* [TO DO] Give back exactly the lines of the material below that start at the line containing "none; stroke-linecap: round;" and end at the line containing "<!-- green -->", and no others.

* [RECORDS PROVIDED]
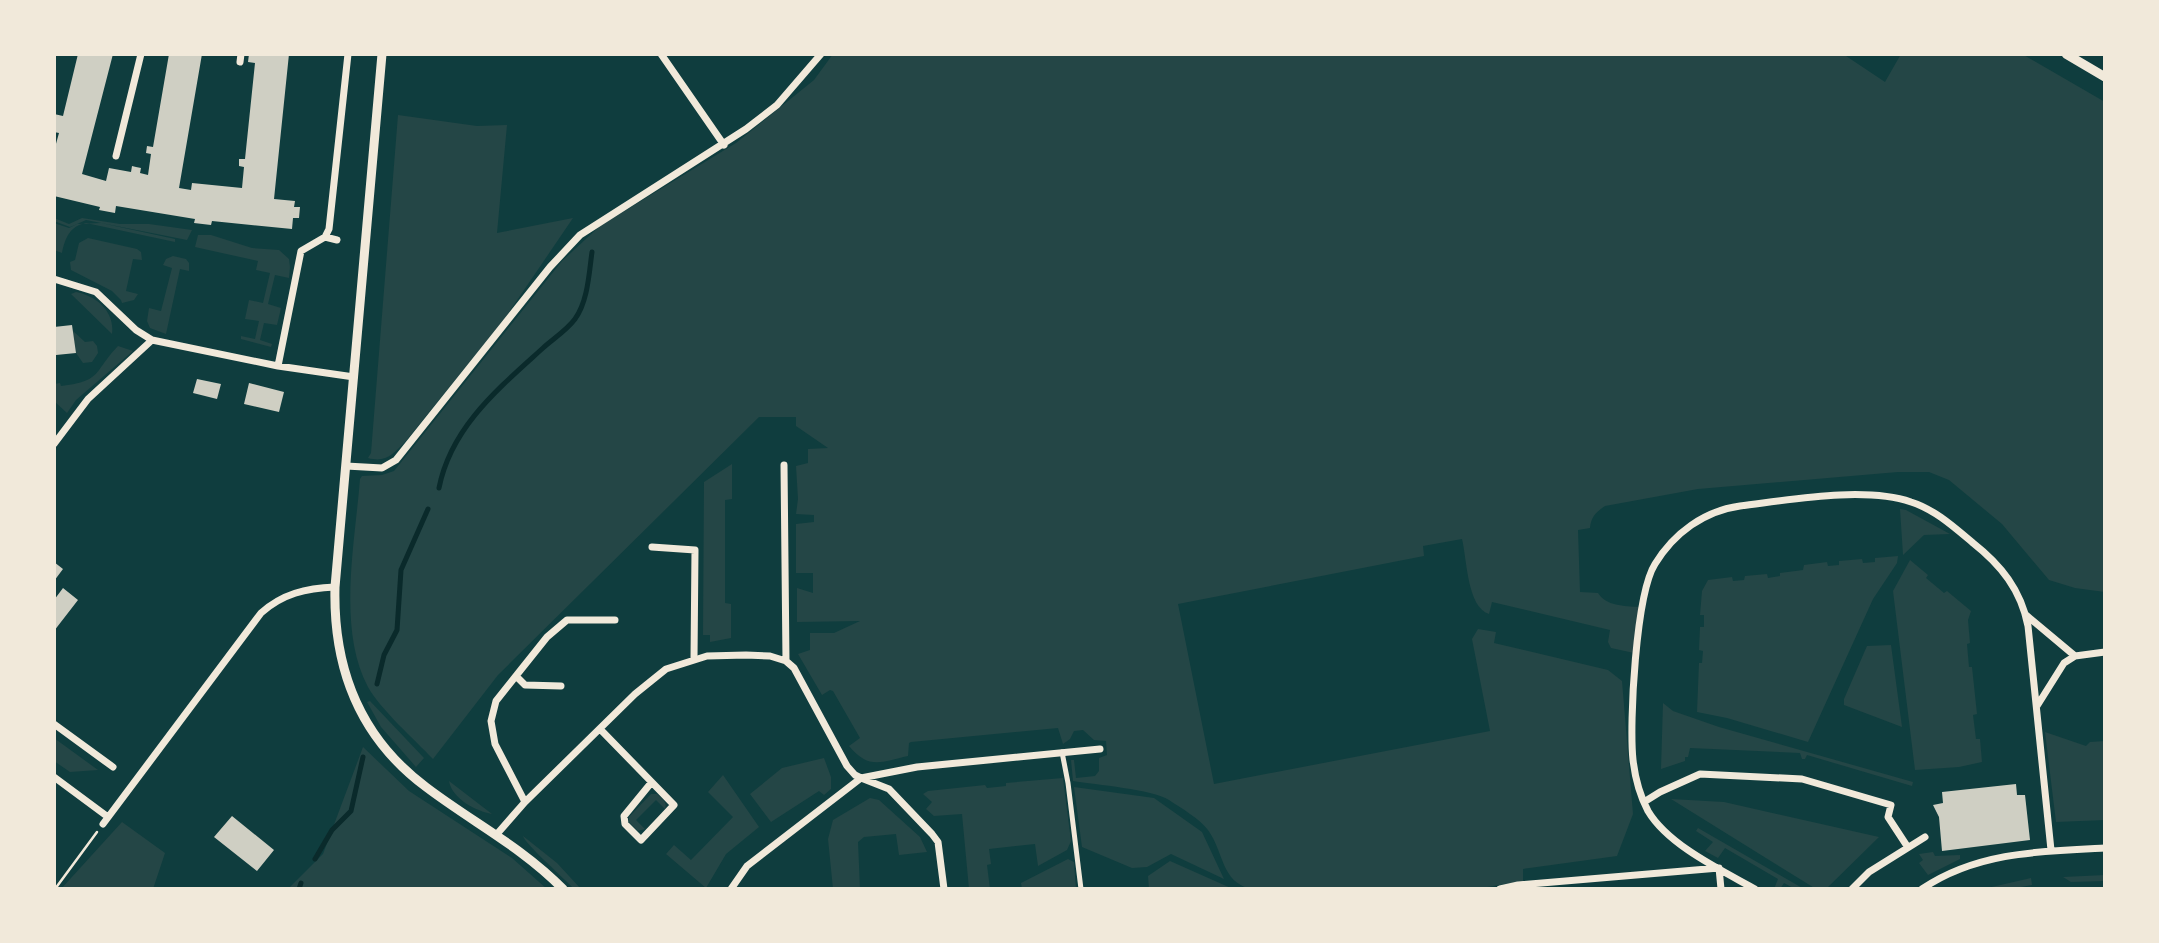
<svg xmlns="http://www.w3.org/2000/svg" width="2159" height="943" viewBox="0 0 2159 943" font-family="Barlow,sans-serif">
	<style>
		.green { fill: #244646 }
		.lines { fill: none; stroke-linecap: round; stroke-linejoin: round }
		.stream { stroke: #0a2a2b; stroke-width: 5 }
		.building { fill: #cfcfc3 }
		.path { stroke: #f1e9da; stroke-width: 2.5 }
		.pedestrian { stroke: #f1e9da; stroke-width: 5 }
		.minor { stroke: #f1e9da; stroke-width: 7 }
		.tertiary { stroke: #f1e9da; stroke-width: 9 }
	</style>
	<rect width="100%" height="100%" fill="#0f3d3e"/>
	<!-- green -->
	<path class="green" d="M833 54H1843L1885 82 1901 54H2022L2105 102V592L2075 588 2049 580 2002 524 1949 480 1929 472H1898L1698 489 1605 506C1596 512 1591 517 1590 528L1578 530 1580 592 1598 593C1606 606 1624 606 1639 607L1634 653 1611 648 1608 642 1610 630 1492 602 1489 614C1467 607 1467 559 1462 539L1423 546 1424 556 1178 604 1214 784 1490 731 1472 639 1478 629 1496 632 1494 643 1608 670 1622 681 1633 814 1617 856 1523 869V881L1476 889H1251C1221 882 1224 852 1208 830 1200 819 1181 808 1169 800 1152 789 1096 785 1073 781L1071 760H1074L1076 778 1095 776 1099 771V758L1107 755 1106 741 1094 740 1083 730 1074 731 1070 739 1063 744 1058 728 911 742 909 743 908 756C881 762 869 770 849 746L860 738 833 691 830 690 822 695 798 654 810 650V633H834L860 621 797 622V588L813 593V573H796V524L814 522V515L796 514 798 499 796 466 808 463V449L828 448 796 426V417H759L498 675 433 759C414 739 381 710 368 687 337 629 355 543 360 479L362 476 382 475 394 471 562 261 600 226 736 143 814 80Z
		M398 115 477 126 507 125 497 233 573 218 505 318 405 442C393 454 386 463 368 458L371 453Z
		M54 218 69 224 82 218 120 224H149L192 230 187 240 86 220 77 224 101 223 175 239V242L86 223C70 226 65 238 62 253L54 250V223L69 228 77 224 70 227 54 221Z
		M198 235H211L252 248 279 250 289 259 290 267 289 278 275 275 268 304 281 308 277 325 264 323 260 340 272 344 271 347 241 339V336L255 339 259 321 245 319 249 300 263 303 270 273 256 270 258 261 195 247Z
		M88 238 137 249 141 252 142 260 133 259 126 291 138 294 134 300 122 303 121 300 112 291 71 270 70 262 75 260 79 243Z
		M173 256 186 259 189 263V271L180 269 166 334 150 328 147 321 149 308 161 311 172 268 163 265 166 259Z
		M76 292C97 296 115 312 112 334L71 294Z
		M72 330 85 342 93 341 97 346 98 353 92 362 83 363 76 353Z
		M118 346 133 351 76 400 67 413 54 401V384L60 383 61 386C103 381 93 372 118 346Z
		M732 464V499L725 500V603L731 604V638L710 642V635H703L704 482Z
		M1900 509 1906 510 1950 534 1924 535 1903 555Z
		M1898 556 1897 563 1873 599 1808 742 1727 718 1697 712 1699 663H1702L1703 651 1699 650 1700 627H1704V615H1700L1702 591 1708 580 1732 577 1733 581 1744 580 1745 576 1767 574 1768 578 1780 576V573L1803 570 1804 565 1827 562 1828 566 1839 565V561L1862 559 1863 563 1875 562V558Z
		M1910 560 1928 575 1926 578 1944 593 1947 591 1971 611 1968 620 1970 643 1967 644 1969 667H1972L1977 714 1973 715 1976 739H1980L1982 762 1959 767 1915 770 1893 591Z
		M1891 645 1902 727 1844 705V699L1867 646Z
		M370 701 424 758 416 767 381 727 367 702Z
		M1663 703 1673 711 1719 727 1913 782 1912 786 1807 755 1805 759H1802L1800 753 1690 748 1688 757H1685V761L1661 769Z
		M2045 732 2086 746 2090 742 2105 741V820L2056 822Z
		M54 738 98 770 70 772 54 761Z
		M363 747 409 791 512 858 547 889H288L323 854Z
		M824 758 831 777V789L824 795 819 791 771 822 750 794 782 768Z
		M723 775 759 827 726 854 706 888 666 854 674 845 691 860 733 817 708 792Z
		M1063 778 1071 841 1067 850 1038 866 1035 844 989 849 991 864 987 865 990 889H969L962 814 934 816 926 809 932 802 923 794 928 791 985 785 987 788 1006 786V783Z
		M449 781 492 814C476 811 452 799 449 781Z
		M1074 787 1154 798 1202 832 1224 879 1171 854 1147 867 1132 868 1082 847Z
		M651 794H657C661 798 668 802 665 809L656 800 636 820 645 829 638 831 629 822V817Z
		M870 798 879 800 920 837 927 852 899 855 896 834 864 837 858 842 860 889H833L828 839 833 820Z
		M1671 799 1724 802 1879 837 1826 889H1816Z
		M122 822 165 853 153 889H61Z
		M1698 828 1804 889H1795L1784 883 1780 889H1774L1778 879 1725 848 1718 858 1705 851 1713 842 1696 831Z
		M523 836 557 863 581 889H574C565 879 525 844 523 836Z
		M1933 852 1935 856 1960 855V859L1928 875 1919 863 1923 860 1919 854Z
		M1068 859 1074 862 1076 889H1022L1021 883Z
		M1170 861 1233 889H1149L1148 876Z
		M2105 875V881L2071 882 2063 877Z
		M2031 878 2032 885 2010 889H1983Z"/>
	<g class="lines">
		<!-- stream -->
		<path class="stream" d="M439 488C451 427 499 388 543 348 553 339 567 330 575 319 588 301 589 273 592 252
			M377 684 384 655 397 630 401 570 428 509
			M315 859 332 830 351 811 363 757
			M299 889 301 883"/>
	</g>
	<!-- building -->
	<path class="building" d="M78 54H113L82 174 106 181 109 168 131 172 132 166 136 167 141 168 140 173 148 175 151 154 146 153 147 146 153 147 169 54H202L179 188 191 190 192 183 242 188 244 167 239 166V159H245L255 63 248 62 249 54H289L274 199 295 201 294 207H300L299 218H293L292 229 212 221 211 225 194 223 195 219 116 206 115 213 99 210 100 207 54 196V151L59 133 54 132V114L63 116Z
		M72 325 76 353 56 355 54 327Z
		M197 379 221 384 217 399 193 393Z
		M249 383 284 392 279 412 244 404Z
		M54 562 63 569 54 581Z
		M63 588 78 600 54 631V600Z
		M2016 784 2017 795H2025L2030 840 1942 851 1939 817 1933 805 1943 803 1942 792Z
		M232 816 274 850 257 871 214 837Z"/>
	<g class="lines">
		<!-- path -->
		<path class="path" d="M55 889 97 832"/>
		<!-- pedestrian -->
		<path class="pedestrian" d="M1062 752 1068 783 1081 889"/>
		<!-- minor -->
		<path class="minor" d="M661 54 724 145
			M240 62 241 54
			M116 156 141 54
			M325 237 337 240
			M54 279 96 292 136 330 152 340
			M278 366 301 251 325 237 329 229 348 54
			M54 444 88 399 152 340 278 366 354 377
			M784 465 786 661
			M346 466 382 468 396 460 550 267 580 235 746 129 777 105 821 54
			M652 547 695 550 694 659
			M2026 615 2075 656
			M516 676 525 685 561 686
			M2037 706 2064 663 2075 656 2105 652
			M54 724 113 767
			M600 729 674 805 641 840 625 824 624 816 651 783
			M54 777 108 817
			M525 802 495 744 491 721 496 701 547 637 567 620H615
			M1644 802 1660 792 1700 774 1802 779 1891 805 1888 817 1907 846
			M103 824 261 613C282 594 306 588 335 587
			M497 834 525 802 635 694 666 669 707 656 746 655 770 656 786 661 794 668 847 766 855 775 861 778 917 767 1100 749
			M731 889 747 866 861 778 889 789 932 834 938 842 944 889
			M1500 889 1518 885 1719 868 1721 889
			M1755 889C1721 870 1668 845 1648 811 1640 796 1635 777 1633 760 1629 723 1636 594 1655 564 1674 533 1704 511 1740 506 1789 500 1864 486 1911 502 1934 509 1954 527 1973 543 2001 565 2021 590 2028 626L2051 850
			M1852 889 1869 872 1925 837
			M1922 889C1976 852 2041 851 2105 848"/>
		<!-- tertiary -->
		<path class="tertiary" d="M382 54 335 587C333 668 359 737 426 787 472 822 522 847 563 889
			M2066 54 2105 77"/>
	</g>
	<!-- border -->
	<rect width="2159" height="943" fill="none" stroke="#f1e9da" stroke-width="112"/>
</svg>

* [RESPONSE TO THIS TASK]
		.lines { fill: none; stroke-linecap: round; stroke-linejoin: round }
		.stream { stroke: #0a2a2b; stroke-width: 5 }
		.building { fill: #cfcfc3 }
		.path { stroke: #f1e9da; stroke-width: 2.5 }
		.pedestrian { stroke: #f1e9da; stroke-width: 5 }
		.minor { stroke: #f1e9da; stroke-width: 7 }
		.tertiary { stroke: #f1e9da; stroke-width: 9 }
	</style>
	<rect width="100%" height="100%" fill="#0f3d3e"/>
	<!-- green -->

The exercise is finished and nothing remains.